:: Problem to work on ::
Each entry is to be given again word for word; images are dropped.

Image sets with object changes:
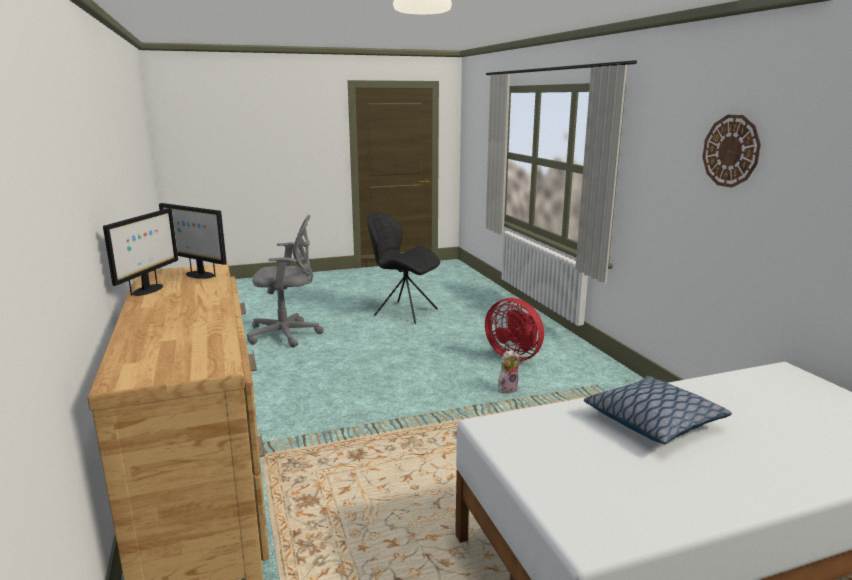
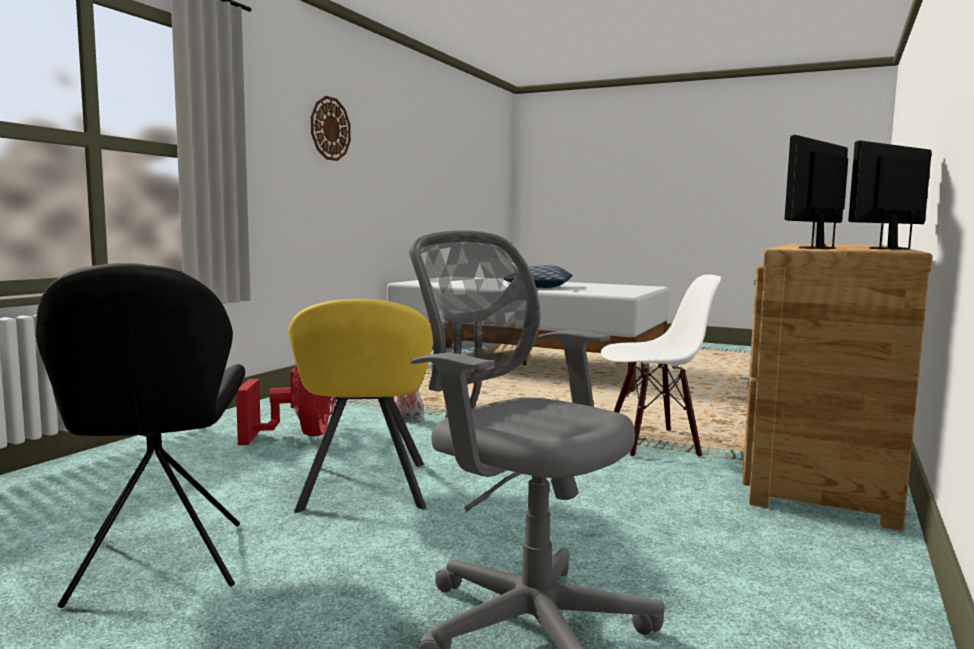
camera: 135 degrees left, 10 degrees down
monitor [159,203,227,279] -> monitor turned 120 degrees counterclockwise [785,135,848,249]
none -> yellow armchair [288,299,433,513]
none -> white chair [601,275,721,458]

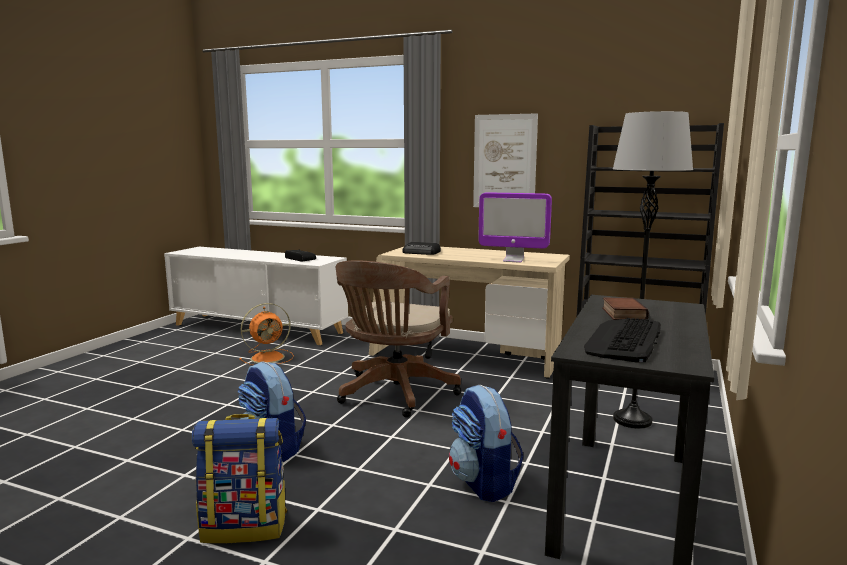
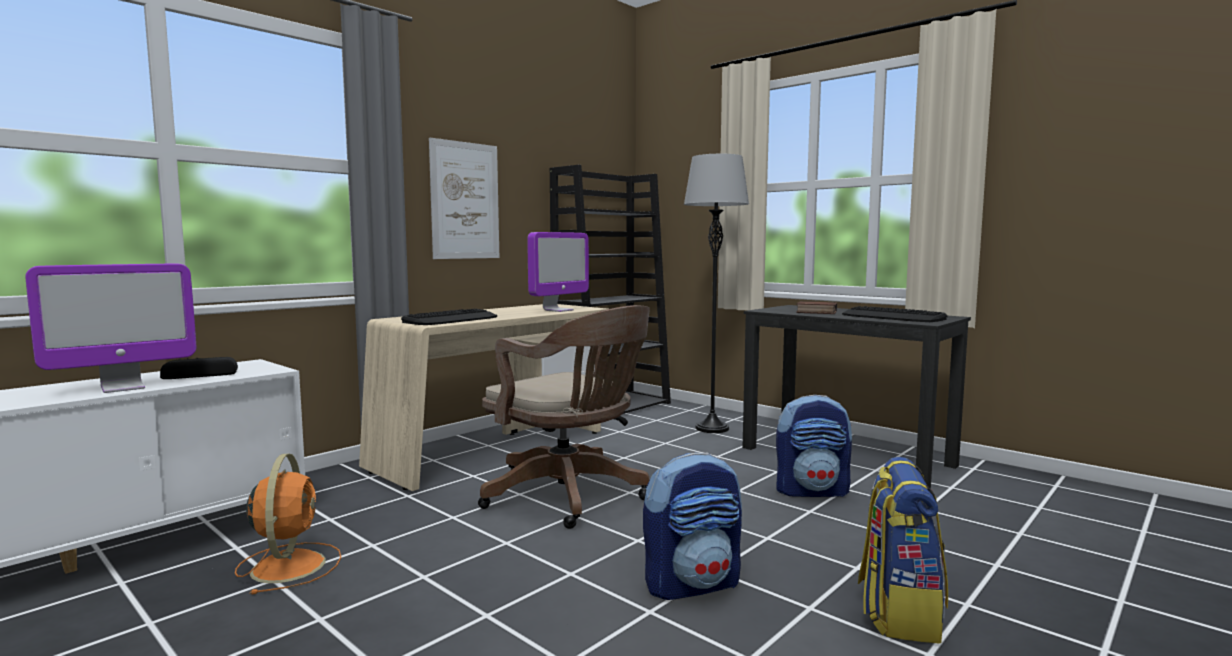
camera: 70 degrees left, 5 degrees down
radio [402,242,441,255] -> keyboard [401,309,498,325]
none -> monitor [26,264,196,393]

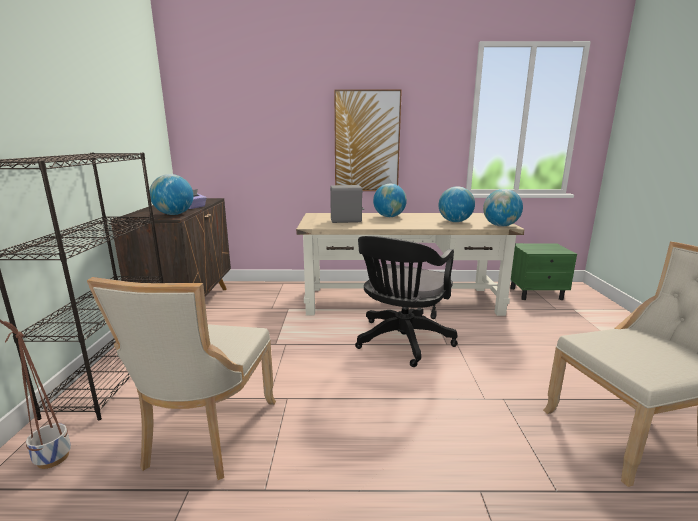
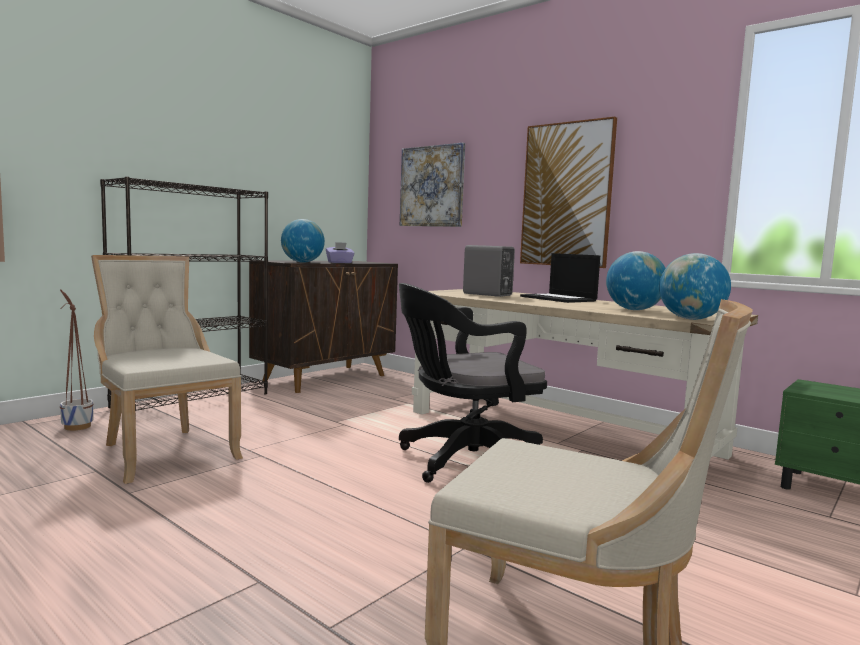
camera: 40 degrees right, 10 degrees down
beige chair [87,277,276,480] -> beige chair turned 90 degrees clockwise [91,255,243,484]
globe [373,184,407,217] -> laptop [520,253,600,303]
none -> picture [400,143,465,227]

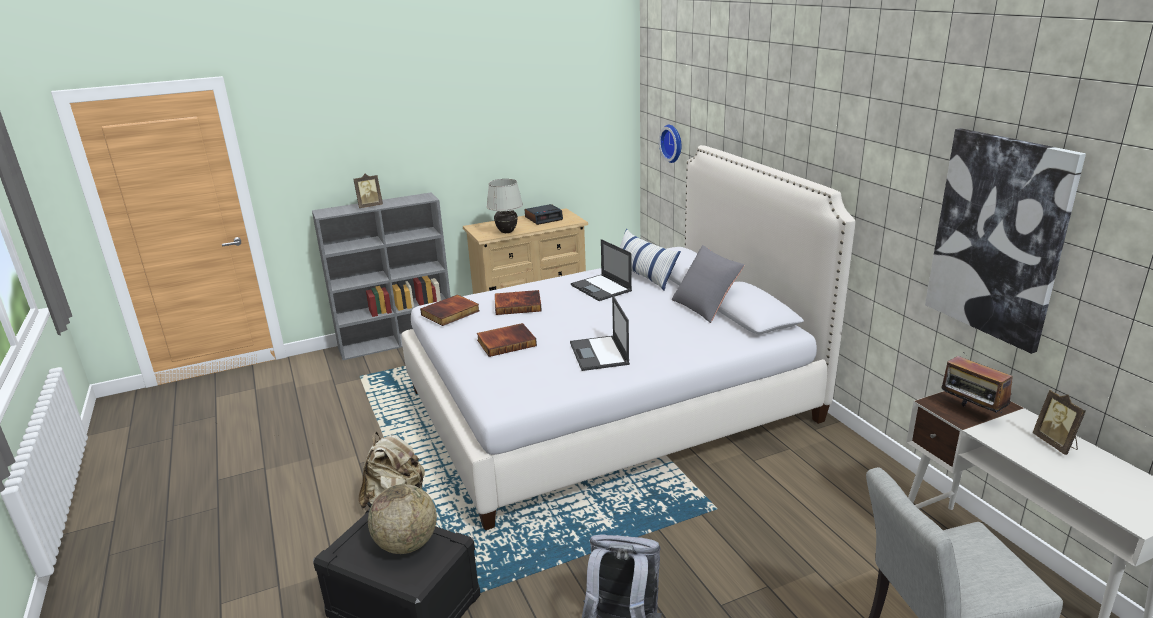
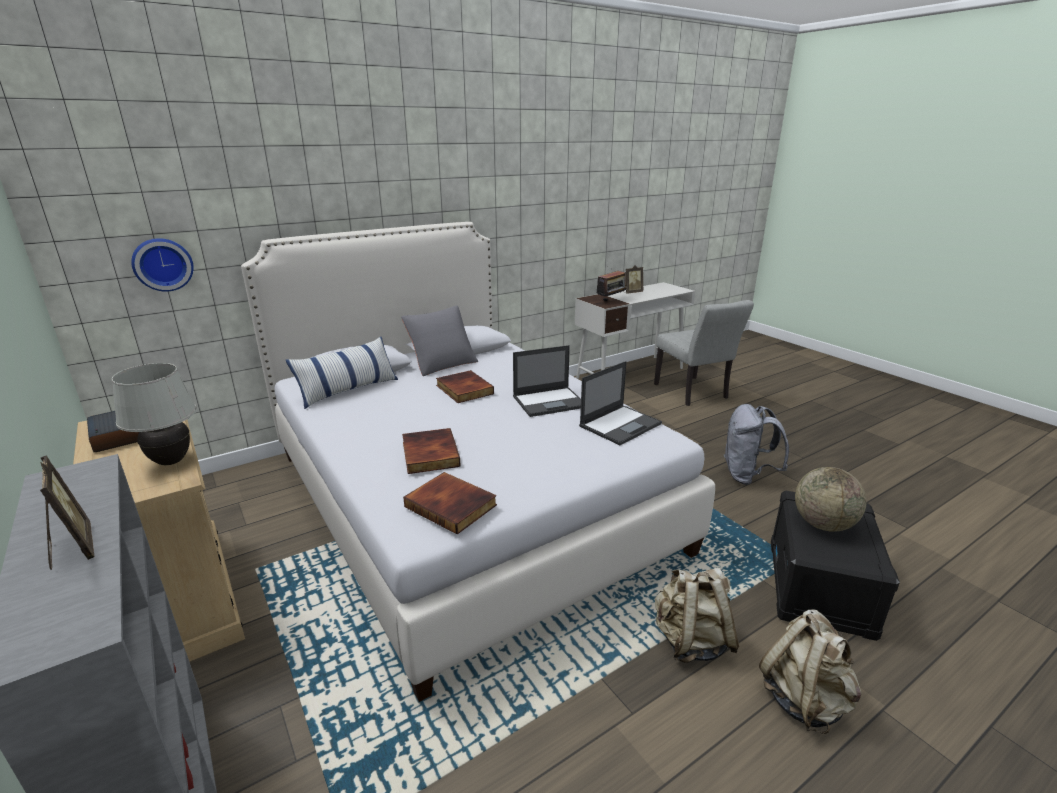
camera: 100 degrees left, 0 degrees up
book [477,323,537,357] -> book moved to [436,370,494,403]
laptop [571,239,632,301] -> laptop moved to [579,361,662,445]
picture [925,128,1086,354] -> none
none -> beige backpack [759,609,862,734]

:: Solution for this problem ::
camera: 135 degrees left, 10 degrees down
monitor [159,203,227,279] -> monitor turned 120 degrees counterclockwise [785,135,848,249]
none -> yellow armchair [288,299,433,513]
none -> white chair [601,275,721,458]

camera: 70 degrees left, 5 degrees down
radio [402,242,441,255] -> keyboard [401,309,498,325]
none -> monitor [26,264,196,393]

camera: 40 degrees right, 10 degrees down
beige chair [87,277,276,480] -> beige chair turned 90 degrees clockwise [91,255,243,484]
globe [373,184,407,217] -> laptop [520,253,600,303]
none -> picture [400,143,465,227]

camera: 100 degrees left, 0 degrees up
book [477,323,537,357] -> book moved to [436,370,494,403]
laptop [571,239,632,301] -> laptop moved to [579,361,662,445]
picture [925,128,1086,354] -> none
none -> beige backpack [759,609,862,734]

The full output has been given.